En un hermoso y breve poema Ángel González escribió: “No fue un sueño/ lo vi/ la nieve ardía”. Para la mayoría de los naturalistas, imaginar ardiendo la selva tropical es casi tan imposible como ver arder la nieve. La selva lluviosa, aprendimos, tiene un grado de humedad tan alto que, por principio, no se inflama; hay que cortar primero la vegetación para poder quemarla. La realidad constatada en mis viajes a la Amazonía los últimos años ha sido, sin embargo, bien distinta. Especialmente a partir de 2005, pavorosas sequías han dado lugar a fuegos importantes, y en los espacios naturales más cuidados han aparecido, como en España, las familiares brigadas contra incendios. No fue sueño, lo he visto, la selva ardía.
Los científicos saben razonablemente bien lo que está pasando. Tal vez el servicio ecológico más importante de la selva amazónica sea la transferencia de agua del suelo a la atmósfera, a través de la transpiración de los árboles (capaces de captar el líquido hasta 10 metros de profundidad). En el conjunto de la cuenca, entre el 25% y el 50% de la lluvia que cae se genera en el lugar, es agua reciclada por los propios árboles. Deforestando, pues, se reduce la transpiración y con ella, localmente, la cantidad de lluvia.
Pero, además, al deforestar se libera a la atmósfera carbono retenido en la vegetación (y en menor medida en el suelo), lo que exacerba el efecto invernadero que produce el calentamiento global (la temperatura media en la cuenca amazónica ha aumentado en los últimos lustros un cuarto de grado por década). La mezcla de más calor y menos agua genera más incendios, que a su vez incrementan la deforestación, y esa rueda gira y gira, acelerándose.

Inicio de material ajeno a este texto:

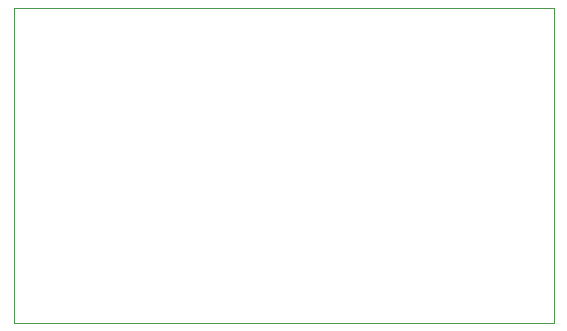
<source format=gbr>
G04 #@! TF.GenerationSoftware,KiCad,Pcbnew,(5.99.0-8616-g1e9639e89c)*
G04 #@! TF.CreationDate,2021-02-03T17:52:52+01:00*
G04 #@! TF.ProjectId,sinitsa,616c6c62-616e-4642-9e6b-696361645f70,rev?*
G04 #@! TF.SameCoordinates,Original*
G04 #@! TF.FileFunction,Profile,NP*
%FSLAX46Y46*%
G04 Gerber Fmt 4.6, Leading zero omitted, Abs format (unit mm)*
G04 Created by KiCad (PCBNEW (5.99.0-8616-g1e9639e89c)) date 2021-02-03 17:52:52*
%MOMM*%
%LPD*%
G01*
G04 APERTURE LIST*
G04 #@! TA.AperFunction,Profile*
%ADD10C,0.050000*%
G04 #@! TD*
G04 APERTURE END LIST*
D10*
X96520000Y-105410000D02*
X96520000Y-132080000D01*
X142240000Y-105410000D02*
X142240000Y-132080000D01*
X96520000Y-132080000D02*
X142240000Y-132080000D01*
X142240000Y-105410000D02*
X96520000Y-105410000D01*
M02*

</source>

Pese a estas evidencias, como informaba hace pocos días la sección Planeta Tierra de este periódico, los diputados brasileños han aprobado por bochornosa mayoría (410 a 63) una reforma de su Código Forestal que reduce las áreas de reserva y las barreras a la deforestación (Greenpeace estima que casi un millón de kilómetros cuadrados quedarán desprotegidos). Al tiempo, amnistía los delitos contra la selva cometidos hasta 2008. El acuerdo no es definitivo y la presidenta Rousseff ha garantizado que luchará contra él. El mismo día, sin embargo, y eso no tiene arreglo, fueron asesinados José Claudio Ribeiro da Silva y su esposa María do Espíritu Santo, activos ecologistas que vivían de recoger caucho y “castanhas” y habían sido amenazados por madereros ilegales.